======== Exercise input

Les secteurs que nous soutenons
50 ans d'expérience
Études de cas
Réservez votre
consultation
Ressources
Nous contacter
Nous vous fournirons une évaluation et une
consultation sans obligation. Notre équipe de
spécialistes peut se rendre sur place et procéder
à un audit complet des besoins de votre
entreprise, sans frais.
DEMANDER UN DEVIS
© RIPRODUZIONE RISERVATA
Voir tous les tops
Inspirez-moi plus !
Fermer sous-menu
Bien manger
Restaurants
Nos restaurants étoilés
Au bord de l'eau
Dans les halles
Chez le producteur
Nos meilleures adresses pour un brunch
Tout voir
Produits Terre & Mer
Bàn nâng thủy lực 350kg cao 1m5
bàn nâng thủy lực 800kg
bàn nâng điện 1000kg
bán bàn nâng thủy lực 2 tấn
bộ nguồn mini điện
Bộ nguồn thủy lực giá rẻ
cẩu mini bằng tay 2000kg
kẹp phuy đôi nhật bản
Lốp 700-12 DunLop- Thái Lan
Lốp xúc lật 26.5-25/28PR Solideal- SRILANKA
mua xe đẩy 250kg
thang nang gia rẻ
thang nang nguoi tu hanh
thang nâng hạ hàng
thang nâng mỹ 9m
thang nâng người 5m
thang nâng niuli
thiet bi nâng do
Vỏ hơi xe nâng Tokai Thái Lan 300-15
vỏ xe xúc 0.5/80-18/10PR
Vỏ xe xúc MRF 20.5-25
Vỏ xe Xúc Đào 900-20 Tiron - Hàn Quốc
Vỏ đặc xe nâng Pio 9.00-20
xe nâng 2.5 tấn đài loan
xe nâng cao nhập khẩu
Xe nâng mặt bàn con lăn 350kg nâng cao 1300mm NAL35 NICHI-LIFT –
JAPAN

================

What to do
Copy every line of the listing above word for word, keeping the original order and line breaks.

Expected answer
Les secteurs que nous soutenons
50 ans d'expérience
Études de cas
Réservez votre
consultation
Ressources
Nous contacter
Nous vous fournirons une évaluation et une
consultation sans obligation. Notre équipe de
spécialistes peut se rendre sur place et procéder
à un audit complet des besoins de votre
entreprise, sans frais.
DEMANDER UN DEVIS
© RIPRODUZIONE RISERVATA
Voir tous les tops
Inspirez-moi plus !
Fermer sous-menu
Bien manger
Restaurants
Nos restaurants étoilés
Au bord de l'eau
Dans les halles
Chez le producteur
Nos meilleures adresses pour un brunch
Tout voir
Produits Terre & Mer
Bàn nâng thủy lực 350kg cao 1m5
bàn nâng thủy lực 800kg
bàn nâng điện 1000kg
bán bàn nâng thủy lực 2 tấn
bộ nguồn mini điện
Bộ nguồn thủy lực giá rẻ
cẩu mini bằng tay 2000kg
kẹp phuy đôi nhật bản
Lốp 700-12 DunLop- Thái Lan
Lốp xúc lật 26.5-25/28PR Solideal- SRILANKA
mua xe đẩy 250kg
thang nang gia rẻ
thang nang nguoi tu hanh
thang nâng hạ hàng
thang nâng mỹ 9m
thang nâng người 5m
thang nâng niuli
thiet bi nâng do
Vỏ hơi xe nâng Tokai Thái Lan 300-15
vỏ xe xúc 0.5/80-18/10PR
Vỏ xe xúc MRF 20.5-25
Vỏ xe Xúc Đào 900-20 Tiron - Hàn Quốc
Vỏ đặc xe nâng Pio 9.00-20
xe nâng 2.5 tấn đài loan
xe nâng cao nhập khẩu
Xe nâng mặt bàn con lăn 350kg nâng cao 1300mm NAL35 NICHI-LIFT –
JAPAN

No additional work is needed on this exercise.